Collected data
▬▬▬▬▬▬

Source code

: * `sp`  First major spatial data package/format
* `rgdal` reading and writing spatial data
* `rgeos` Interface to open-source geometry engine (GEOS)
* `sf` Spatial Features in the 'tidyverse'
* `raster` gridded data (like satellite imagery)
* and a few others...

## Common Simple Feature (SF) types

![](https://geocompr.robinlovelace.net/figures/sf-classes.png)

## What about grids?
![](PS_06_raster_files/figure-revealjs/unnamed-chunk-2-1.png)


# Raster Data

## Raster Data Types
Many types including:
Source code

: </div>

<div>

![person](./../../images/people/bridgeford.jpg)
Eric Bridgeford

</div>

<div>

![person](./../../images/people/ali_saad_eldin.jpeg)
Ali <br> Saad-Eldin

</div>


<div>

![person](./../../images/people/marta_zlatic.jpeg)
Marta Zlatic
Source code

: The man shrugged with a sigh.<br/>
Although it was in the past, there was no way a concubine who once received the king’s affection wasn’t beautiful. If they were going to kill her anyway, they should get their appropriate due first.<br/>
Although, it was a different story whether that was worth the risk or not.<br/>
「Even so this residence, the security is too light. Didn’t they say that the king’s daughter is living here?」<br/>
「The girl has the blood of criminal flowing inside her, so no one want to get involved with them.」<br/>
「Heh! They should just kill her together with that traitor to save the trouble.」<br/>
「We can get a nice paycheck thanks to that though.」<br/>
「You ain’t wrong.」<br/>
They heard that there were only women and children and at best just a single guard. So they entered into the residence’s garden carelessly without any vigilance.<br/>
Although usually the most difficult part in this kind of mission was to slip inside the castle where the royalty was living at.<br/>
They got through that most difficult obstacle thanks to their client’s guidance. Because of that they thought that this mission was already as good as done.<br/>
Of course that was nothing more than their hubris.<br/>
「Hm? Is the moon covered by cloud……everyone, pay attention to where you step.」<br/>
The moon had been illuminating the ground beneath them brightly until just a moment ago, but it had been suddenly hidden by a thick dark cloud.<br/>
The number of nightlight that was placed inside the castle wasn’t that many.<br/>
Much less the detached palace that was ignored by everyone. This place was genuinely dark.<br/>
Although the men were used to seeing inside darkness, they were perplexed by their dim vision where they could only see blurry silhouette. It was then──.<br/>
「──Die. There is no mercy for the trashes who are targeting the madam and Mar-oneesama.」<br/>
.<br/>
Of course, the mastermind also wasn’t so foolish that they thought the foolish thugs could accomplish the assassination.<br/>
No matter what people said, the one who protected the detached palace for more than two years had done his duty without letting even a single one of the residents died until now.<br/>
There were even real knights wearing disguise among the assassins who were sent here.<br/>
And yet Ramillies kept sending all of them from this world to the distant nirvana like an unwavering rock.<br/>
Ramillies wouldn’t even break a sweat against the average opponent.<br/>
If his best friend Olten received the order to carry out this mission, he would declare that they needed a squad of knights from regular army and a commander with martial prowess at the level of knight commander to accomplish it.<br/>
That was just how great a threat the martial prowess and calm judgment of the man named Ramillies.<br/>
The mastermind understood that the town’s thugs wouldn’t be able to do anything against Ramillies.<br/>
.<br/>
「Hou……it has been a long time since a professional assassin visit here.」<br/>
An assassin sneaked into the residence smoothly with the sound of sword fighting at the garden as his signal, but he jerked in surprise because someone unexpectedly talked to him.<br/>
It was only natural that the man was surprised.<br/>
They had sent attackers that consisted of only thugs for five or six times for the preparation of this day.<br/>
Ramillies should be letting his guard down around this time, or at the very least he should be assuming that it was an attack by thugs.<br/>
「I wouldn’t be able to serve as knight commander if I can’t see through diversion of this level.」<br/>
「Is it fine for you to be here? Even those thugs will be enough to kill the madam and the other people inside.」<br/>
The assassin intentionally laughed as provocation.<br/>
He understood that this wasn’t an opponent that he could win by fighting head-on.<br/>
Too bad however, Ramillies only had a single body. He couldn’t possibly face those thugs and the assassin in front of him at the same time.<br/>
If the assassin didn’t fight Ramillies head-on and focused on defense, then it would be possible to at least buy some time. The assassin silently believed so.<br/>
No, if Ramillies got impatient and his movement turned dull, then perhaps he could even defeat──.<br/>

▬▬▬▬▬▬

Given the data above, which lines hold the string "mastermind"? Return them.

Of course, the mastermind also wasn’t so foolish that they thought the foolish thugs could accomplish the assassination.<br/>
The mastermind understood that the town’s thugs wouldn’t be able to do anything against Ramillies.<br/>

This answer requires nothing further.